Uber API gives the result according to the current time or time at which query or request was made. On making the request , a json response we get containing the details for all the different UBER services namely uberPOOL, uberX, uberXL, uberFAMILY,UberBLACK, UberSUV.For handling the huge dataset and to run the api request at the specified time the dataset was divided into smaller parts and all code run in parallel.Large number of UBER API keys around 100 keys were used and data was collected.Approximate Time for a given timezone data was desired to be less than or equal to one hour.
For initial comparison we will collect data for four timezones 6 , 10 , 16 , 20, As we are 9 hrs 30 minutes ahead and also we collect the list of locations for different timezones using the Query: Only selecting locations
select location from (select location, count(location) as cnt, avg(tripdist) avgdist, avg(duration) avgtime, avg(totamt) avgfare from nyctaxi where pickup!=dropoff and duration >0 and tripdist > 0 and pathdistkey >0 and timezone=x group by location having cnt>=5 order by cnt desc);
(x = 6,10,16,20) Here 5 is the threshold we have taken which considers locations which have a minimum of Frequency 5 or atleast 5 times that trip is there in the dataset.
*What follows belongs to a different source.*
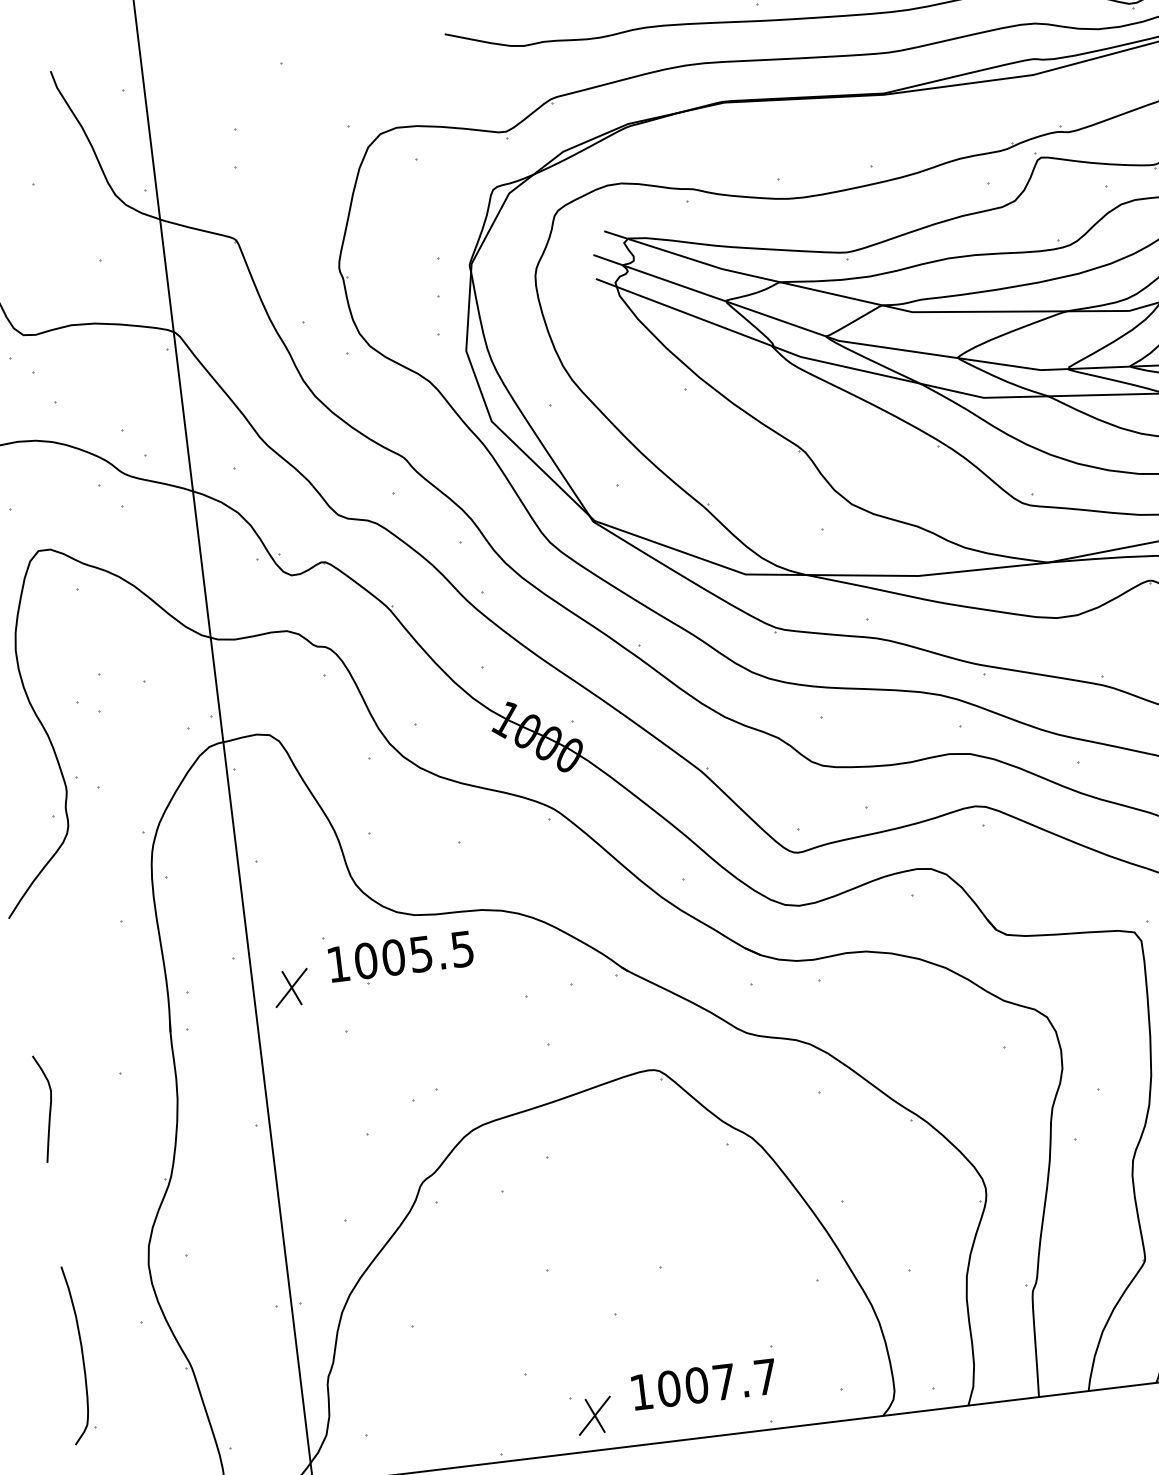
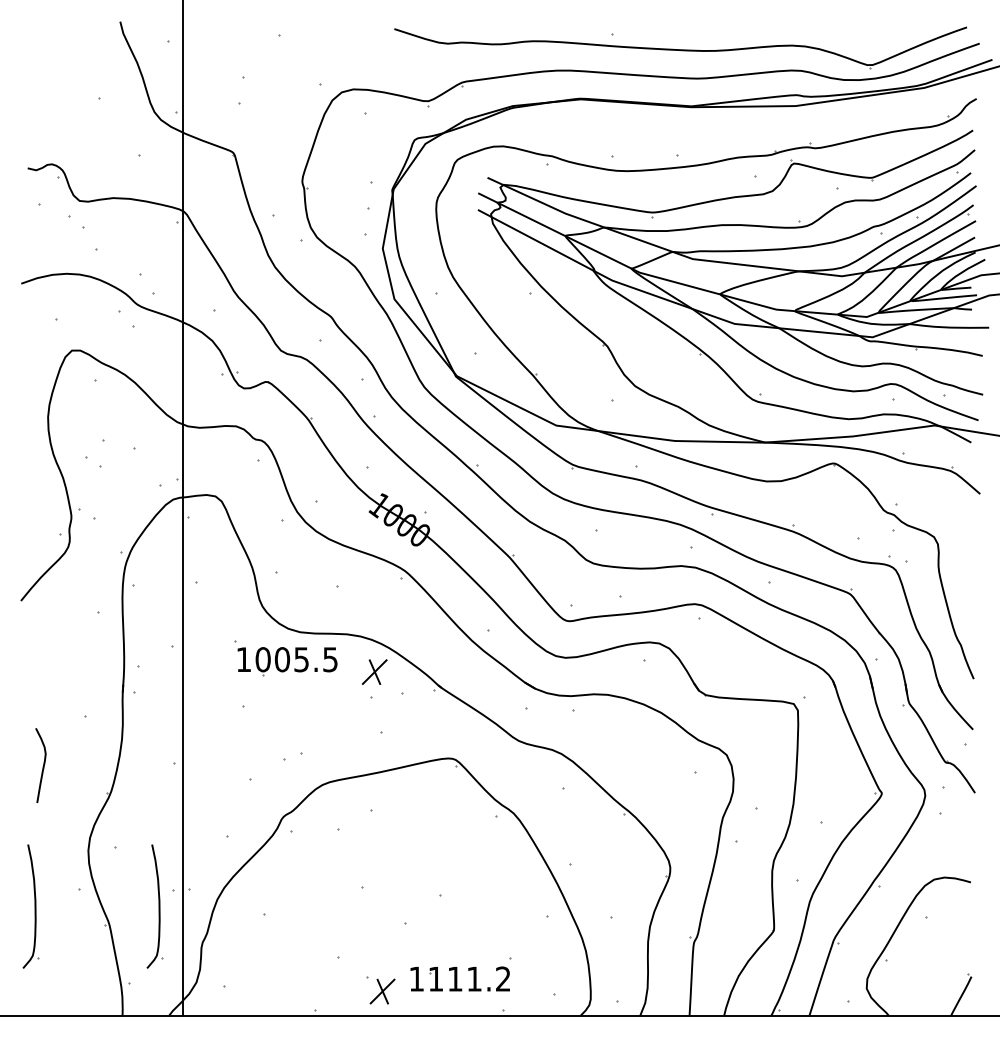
part: (291, 987) -> (374, 671), moved
curve: (48, 1109) -> (42, 766), moved
part: (253, 1333) -> (154, 906), added
text: (717, 1382) -> (469, 978), 1007.7 -> 1111.2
Some of the statistics are

  1. Timezone 6 63409 locations (Time aprox. 13 minutes) (6 am in NYC = 3:30 PM IST) (Start Code at 3 PM IST)

  2. 10 210065 locations (Time approx 42 minutes) (10 am in NYC = 7:30 PM IST)(Start Code at 7 PM IST)

  3. 16 169463 locations (Time approx. 34 minutes) (4 pm in NYC = 1:30 AM IST )(Start Code at 1 AM IST)

  4. 20 251318 locations (Time approx 51 minutes.)(8 pm in NYC = 5:30 am ist)(Start Code at 5 AM IST)

Python scheduler was used to schedule the code to run at the specified time. The result is dumped into a json in the format like the key is location(that is OD pair) and value is the json response we got.